What is Night Blindness?
Night blindness or medically known as nyctalopia is a condition wherein a person has vision difficulties at night or where there is low light. Night blindness is more of a symptom of an underlying eye disease rather than a medical disorder in itself. This particular symptom may be present at birth or may be acquired later in life due to injury to parts of the eye or malnutrition.
Retinitis pigmentosa is said to be the most common cause of night blindness or nyctalopia. This involves a defect on the rod cells of the retina. Rod cells are responsible for processing light that passes through the eye’s retina. And if these cells do not function properly, they will gradually lose the ability to process the light coming through them. This will then cause people to have difficulty in seeing things in low light conditions or at night. In worst cases, some people even have difficulty seeing even during day time or bright light conditions.

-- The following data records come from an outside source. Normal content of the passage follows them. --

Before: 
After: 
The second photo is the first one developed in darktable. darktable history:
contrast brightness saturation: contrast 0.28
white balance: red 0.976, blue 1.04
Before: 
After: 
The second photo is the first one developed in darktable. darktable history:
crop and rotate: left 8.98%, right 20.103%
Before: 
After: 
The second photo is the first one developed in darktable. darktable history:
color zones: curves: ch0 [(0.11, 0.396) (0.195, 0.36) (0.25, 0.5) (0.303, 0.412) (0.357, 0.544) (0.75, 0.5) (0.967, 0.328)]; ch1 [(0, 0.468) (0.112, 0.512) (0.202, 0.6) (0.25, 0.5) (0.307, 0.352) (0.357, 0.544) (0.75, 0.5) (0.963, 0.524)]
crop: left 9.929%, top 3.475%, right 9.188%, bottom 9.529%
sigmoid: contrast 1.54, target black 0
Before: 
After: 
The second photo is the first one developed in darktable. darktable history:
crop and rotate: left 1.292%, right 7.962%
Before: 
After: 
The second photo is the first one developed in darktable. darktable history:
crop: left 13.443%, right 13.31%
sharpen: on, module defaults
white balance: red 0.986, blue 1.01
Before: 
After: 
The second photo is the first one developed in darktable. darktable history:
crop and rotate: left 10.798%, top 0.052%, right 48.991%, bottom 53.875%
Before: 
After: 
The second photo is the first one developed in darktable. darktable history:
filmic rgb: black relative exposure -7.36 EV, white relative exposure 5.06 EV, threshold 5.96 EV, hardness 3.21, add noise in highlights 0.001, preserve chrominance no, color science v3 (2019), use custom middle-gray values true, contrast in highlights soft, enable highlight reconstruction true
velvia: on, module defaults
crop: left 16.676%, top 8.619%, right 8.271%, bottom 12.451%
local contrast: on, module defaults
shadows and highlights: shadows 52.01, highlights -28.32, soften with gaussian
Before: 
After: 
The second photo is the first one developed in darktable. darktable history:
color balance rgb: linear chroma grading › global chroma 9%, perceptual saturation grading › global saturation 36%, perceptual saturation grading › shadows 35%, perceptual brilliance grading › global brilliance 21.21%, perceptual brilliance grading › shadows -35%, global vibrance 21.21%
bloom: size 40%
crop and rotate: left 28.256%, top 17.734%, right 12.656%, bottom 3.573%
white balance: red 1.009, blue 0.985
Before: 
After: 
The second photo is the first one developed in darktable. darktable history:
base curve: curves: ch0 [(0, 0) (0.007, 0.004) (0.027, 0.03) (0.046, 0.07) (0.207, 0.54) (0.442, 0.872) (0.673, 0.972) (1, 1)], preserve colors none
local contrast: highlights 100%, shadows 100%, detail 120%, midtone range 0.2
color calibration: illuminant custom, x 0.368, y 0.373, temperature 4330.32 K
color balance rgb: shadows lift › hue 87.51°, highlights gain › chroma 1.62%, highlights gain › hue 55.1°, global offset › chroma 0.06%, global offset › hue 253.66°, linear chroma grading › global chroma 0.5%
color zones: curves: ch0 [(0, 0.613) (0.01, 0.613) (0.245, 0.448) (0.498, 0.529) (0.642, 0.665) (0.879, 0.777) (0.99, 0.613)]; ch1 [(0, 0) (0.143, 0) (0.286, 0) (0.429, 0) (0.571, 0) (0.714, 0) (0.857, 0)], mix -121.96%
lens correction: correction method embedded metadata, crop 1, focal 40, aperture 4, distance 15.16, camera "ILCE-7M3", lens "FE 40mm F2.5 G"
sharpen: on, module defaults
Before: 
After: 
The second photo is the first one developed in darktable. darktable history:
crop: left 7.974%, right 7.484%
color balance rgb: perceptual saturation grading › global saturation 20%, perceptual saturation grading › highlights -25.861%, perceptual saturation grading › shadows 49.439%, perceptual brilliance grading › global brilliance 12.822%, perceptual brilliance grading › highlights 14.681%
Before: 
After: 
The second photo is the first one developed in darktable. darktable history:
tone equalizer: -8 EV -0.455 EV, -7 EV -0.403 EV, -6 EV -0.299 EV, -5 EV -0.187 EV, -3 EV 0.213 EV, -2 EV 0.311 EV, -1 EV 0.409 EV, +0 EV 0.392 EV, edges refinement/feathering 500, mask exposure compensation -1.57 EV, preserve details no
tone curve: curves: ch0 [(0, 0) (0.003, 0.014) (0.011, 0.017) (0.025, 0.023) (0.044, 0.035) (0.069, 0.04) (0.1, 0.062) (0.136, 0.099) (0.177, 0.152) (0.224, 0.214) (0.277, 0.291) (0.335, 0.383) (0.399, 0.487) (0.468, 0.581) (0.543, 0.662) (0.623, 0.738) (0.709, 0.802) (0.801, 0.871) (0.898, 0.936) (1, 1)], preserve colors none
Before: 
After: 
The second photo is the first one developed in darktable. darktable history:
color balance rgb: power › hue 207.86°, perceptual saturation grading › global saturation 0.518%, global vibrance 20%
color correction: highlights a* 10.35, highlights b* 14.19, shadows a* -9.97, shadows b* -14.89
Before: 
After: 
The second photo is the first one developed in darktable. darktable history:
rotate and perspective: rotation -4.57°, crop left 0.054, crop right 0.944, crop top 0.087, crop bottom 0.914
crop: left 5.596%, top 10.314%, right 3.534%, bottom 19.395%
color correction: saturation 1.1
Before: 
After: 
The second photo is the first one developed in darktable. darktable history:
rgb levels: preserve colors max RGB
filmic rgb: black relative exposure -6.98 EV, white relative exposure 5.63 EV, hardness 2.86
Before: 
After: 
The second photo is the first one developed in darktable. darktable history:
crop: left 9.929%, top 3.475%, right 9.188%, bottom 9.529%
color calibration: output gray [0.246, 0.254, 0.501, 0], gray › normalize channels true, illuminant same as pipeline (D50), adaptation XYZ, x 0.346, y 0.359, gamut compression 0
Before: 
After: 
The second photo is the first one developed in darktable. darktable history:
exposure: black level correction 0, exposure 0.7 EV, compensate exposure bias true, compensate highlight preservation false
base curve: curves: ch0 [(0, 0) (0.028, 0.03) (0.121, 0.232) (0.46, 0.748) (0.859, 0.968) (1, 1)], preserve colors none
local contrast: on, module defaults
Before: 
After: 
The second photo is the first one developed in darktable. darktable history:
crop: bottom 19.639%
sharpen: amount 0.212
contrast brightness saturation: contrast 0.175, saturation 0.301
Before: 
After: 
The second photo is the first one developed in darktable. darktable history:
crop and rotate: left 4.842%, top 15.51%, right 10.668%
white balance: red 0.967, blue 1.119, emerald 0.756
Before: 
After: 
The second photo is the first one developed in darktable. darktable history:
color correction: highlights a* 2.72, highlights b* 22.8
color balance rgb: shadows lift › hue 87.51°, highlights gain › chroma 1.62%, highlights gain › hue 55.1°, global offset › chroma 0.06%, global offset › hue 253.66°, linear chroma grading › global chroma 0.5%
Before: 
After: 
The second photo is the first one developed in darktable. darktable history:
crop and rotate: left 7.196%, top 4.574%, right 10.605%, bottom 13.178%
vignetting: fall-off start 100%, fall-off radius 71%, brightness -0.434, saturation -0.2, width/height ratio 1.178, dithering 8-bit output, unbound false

Other conditions that may cause nyctalopia include myopia, cataracts, deficiency in Vitamin A, medications that cause pupil constriction like those for glaucoma, oguchi disease, Sorsby’s fundus dystrophy, and refractive surgery.
Treatment for night blindness depends on the symptoms presented by the patient, its severity, and the cause for the vision difficulty at night and low light conditions. For milder cases, new prescription eyeglasses may be the only thing that’s needed to help people see better at night time. For those under glaucoma medication, a change of drug type may be advised by doctors. People with cataracts for example are usually advised to undergo surgery. It is also advised that people experiencing symptoms of night blindness or nyctalopia seek medical attention as soon as possible to have better prognosis and to discuss to their doctors their apprehensions with their vision difficulties.